One drawback to the use of known retinoids, both natural and synthetic, for the treatment of epithelial cancer and other keratinization disorders is that serious side effects often occur [7]. When given in high doses, retinoid levels rise in blood, tissues and liver, causing toxic effects known collectively as hypervitaminosis A syndrome. Though many retinoids have been synthesized, it still remains to the chemist to design and synthesize further structural variations of the retinoid skeleton that are more potent and less toxic, have improved pharmacokinetic properties, and are site specific.

The retinoic acid molecule is composed of three building units – a nonpolar cyclic end group, a polyene chain and a polar head group. Although it is relatively easy to probe structure-activity relationships involving the cyclic end group and polar head group, side-chain effects on biological activity are more difficult to study. The conformational flexibility of the side chain makes it possible for retinoids to adopt a large number of conformations, some of which are biologically active while others are inactive.

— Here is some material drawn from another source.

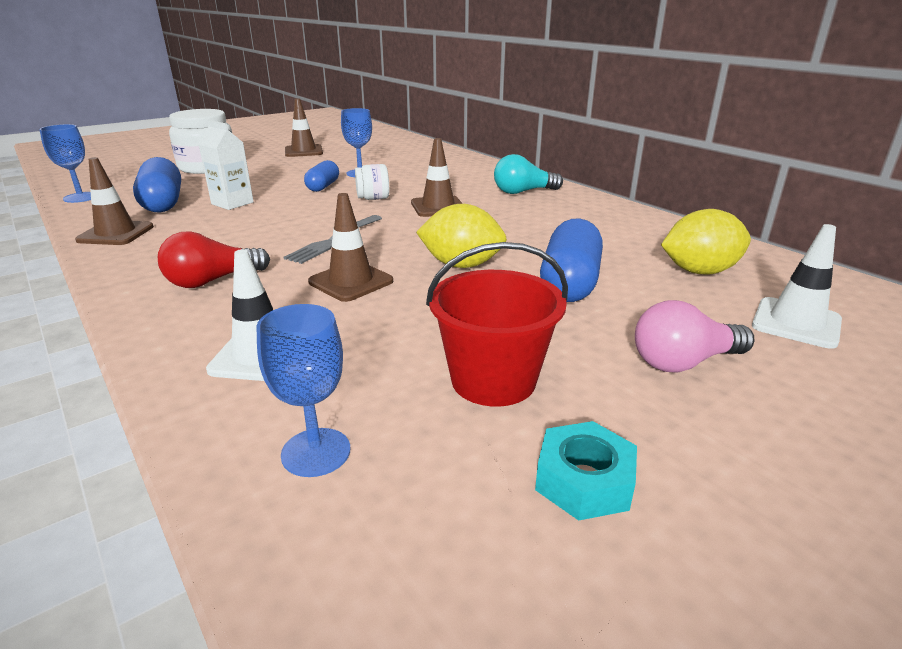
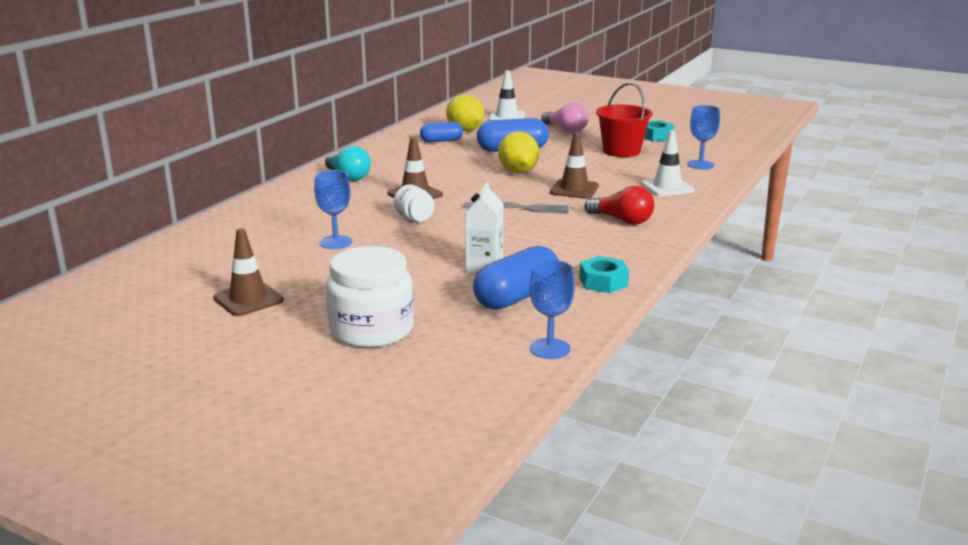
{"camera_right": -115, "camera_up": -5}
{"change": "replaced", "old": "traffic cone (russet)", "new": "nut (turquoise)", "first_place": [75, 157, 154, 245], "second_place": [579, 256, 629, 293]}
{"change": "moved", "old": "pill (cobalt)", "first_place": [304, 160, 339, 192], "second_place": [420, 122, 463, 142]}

In order to probe the effects of side-chain conformation on biological activity, we decided to synthesize four types of new retinoids containing dimethyltetralin end groups (A-D in Chart 1), in which various double bonds are rigidly held in specific conformations. Few related structures with tetramethyltetralin end groups have been reported [8]. Our hope was to find a structure-activity relationship between side-chain conformation and activity that might allow chemists to design more suitable therapeutic agents. Bicyclic type A analogs have the 5,6 and 7,8 double bonds of the retinoic acid locked into an s-cis conformation without disturbing the rest of the molecule, while tricyclic analogs of types B–D have additional constraints on double bond geometry imposed by introduction of a third ring. In this paper, we report the synthesis and biological activity of these new retinoids and their 9Z isomers.